#После Огня | страница 112
Наблюдая за тем, как осторожно Фета толчет с золой очередной пучок тонких травинок, заливает кипятком и дает настояться, Томас все явственнее ощущал удавку на своей шее.
Увидев в его глазах зарождающуюся панику, старая Фета, поправляя подушку под растрепанной головой Анабель, вдруг схватила его за локоть и отвела к окну.
– Что, соколик, узнал, откуда травки? Молодец, – шамкая беззубым ртом, говорила она, смотря на улицу. – Ты теперь старику обязан, что бы там он тебя ни попросил – делай. Как бы противно ни было – делай. Иначе, если без травок останемся, ребенка она не доносит, помрет, понимая все, захлебнется кровью, все чувствуя. Нет. Ты уж слушай старика.
Холодный пот выступил на спине Крылатого: речь не шла об излечении, старуха говорила лишь о том, что травы облегчат смерть его любимой. Эта простая истина не укладывалась в голове у Томаса.
– А если раздобыть много трав, – спросил он, заискивающе глядя в белесые глаза старухи, – тогда она поправится?
– Эх, милый, – ответила Фета, с материнской нежностью поправляя завернувшийся ворот его рубашки, – ты о ней уже не думай, ты о ребенке думай.
– Да не нужен мне этот ребенок! – выпалил Томас, но сразу осекся. – Мне не нужен этот ребенок, – прибавил он, понизив голос. – Скажи, как ее спасти? Что нужно сделать?
– Тогда о своем спасении думай. – Внезапная нежность сменилась презрением, привычным для Томаса. – Если так говоришь – твою душу мало что спасет.
И, покачиваясь, Фета засеменила к постели, где Анабель начала приходить в себя, понемногу кашляя.

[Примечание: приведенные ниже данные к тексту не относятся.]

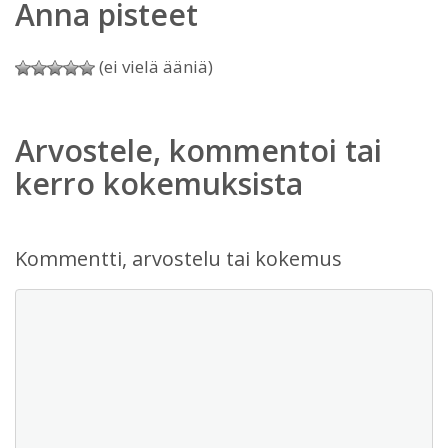
Anna pisteet
(ei vielä ääniä)
Arvostele, kommentoi tai
kerro kokemuksista
Kommentti, arvostelu tai kokemus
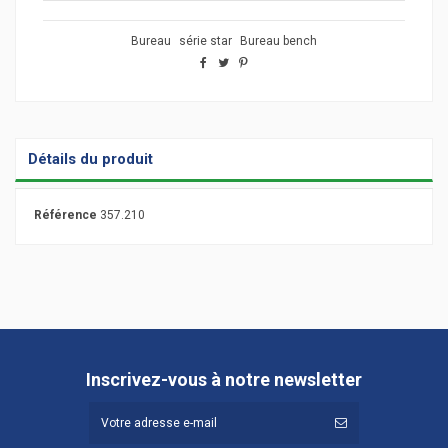
Bureau
série star
Bureau bench
Détails du produit
Référence
357.210
Inscrivez-vous à notre newsletter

– Бабушка, – прошептала она, разлепляя губы; из трещинок сразу начала сочиться кровь. – Мне снилось, что это девочка, представляешь? Хорошенькая, темненькая такая, и ручками сучит, и ножками, и смеется так заливисто, бабушка!

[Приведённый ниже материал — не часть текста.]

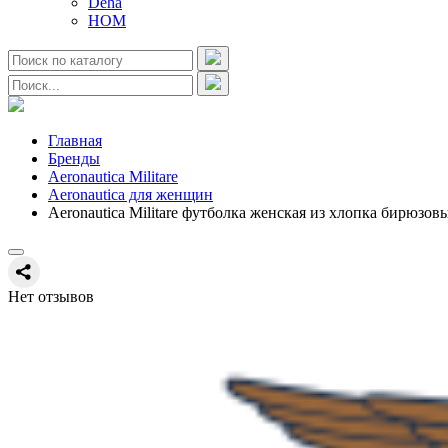
Deha
HOM
Главная
Бренды
Aeronautica Militare
Aeronautica для женщин
Aeronautica Militare футболка женская из хлопка бирюзов
Нет отзывов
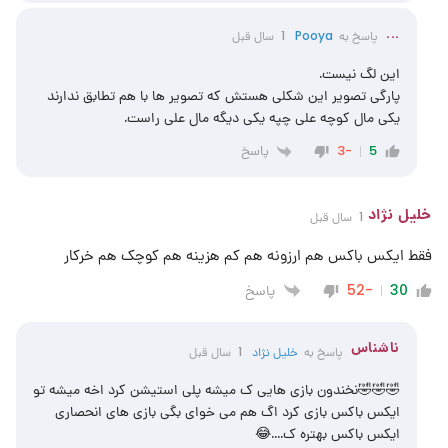
...
پاسخ به
Pooya
1 سال قبل
این لگ نیست.
پارگی تصویر این شکلی هستش که تصویر ها با هم تطابق ندارند
یکی مال کوچه علی چپه یکی دیگه مال علی راست.
پاسخ
-3
5
خلیل نژاد
1 سال قبل
فقط ایکس باکس هم ارزونه هم کم هزینه هم کوچک هم خرکار
پاسخ
-52
30
ناشناس
پاسخ به
خلیل نژاد
1 سال قبل
🤣🤣🤣نخندون بازی هایی ک میشه پلی استیشن کرد اخه میشه تو
ایکس باکس بازی کرد اگ هم می خوای بگی بازی های انحصاری
ایکس باکس بهتره ک….😂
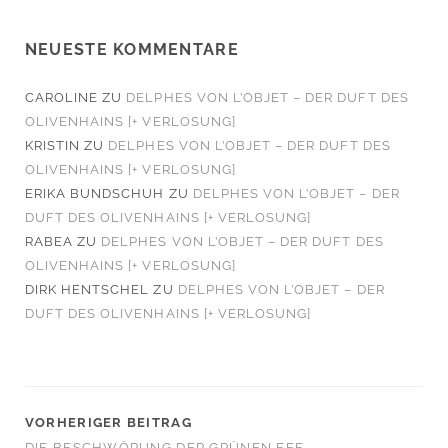
NEUESTE KOMMENTARE
CAROLINE
ZU
DELPHES VON L’OBJET – DER DUFT DES
OLIVENHAINS [+ VERLOSUNG]
KRISTIN
ZU
DELPHES VON L’OBJET – DER DUFT DES
OLIVENHAINS [+ VERLOSUNG]
ERIKA BUNDSCHUH
ZU
DELPHES VON L’OBJET – DER
DUFT DES OLIVENHAINS [+ VERLOSUNG]
RABEA
ZU
DELPHES VON L’OBJET – DER DUFT DES
OLIVENHAINS [+ VERLOSUNG]
DIRK HENTSCHEL
ZU
DELPHES VON L’OBJET – DER
DUFT DES OLIVENHAINS [+ VERLOSUNG]
VORHERIGER BEITRAG
DIE BESCHWÖRUNG DER GRÜNEN FEE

– Тише, тише, – погладила Фета больную женщину по голове. – Все так и будет, моя хорошая.
– А Томас тут? – спросила Анабель, не в силах оглядеться.
– Тут он, – нехотя сказала старуха и повернулась к окну. – Поди, зовет.
Томас подошел к кровати, наклонился, желая поцеловать жену, но Анабель отвернулась, прижав лицо к подушке.
– Не надо, еще заразишься… – Больная поморщилась. – А тебе растить нашу дочку… Томас, у нее такие ручки…
И она заплакала, силясь скрыть слезы, стереть их об подушку, но сил приподняться не хватило. Соленые капли стекали по щекам, путались в каштановых волосах.
Охваченный накатившей нежностью, такой острой, что она походила на боль, Томас прижался губами к сухим губам Анабель. Соленый вкус слез смешался со вкусом ее горячей крови, ароматом трав, что она пила, и ее собственным чуть слышным запахом. Томас целовал губы, острые скулы, глаза, щеки, шею жены, не замечая, что уже сам плачет.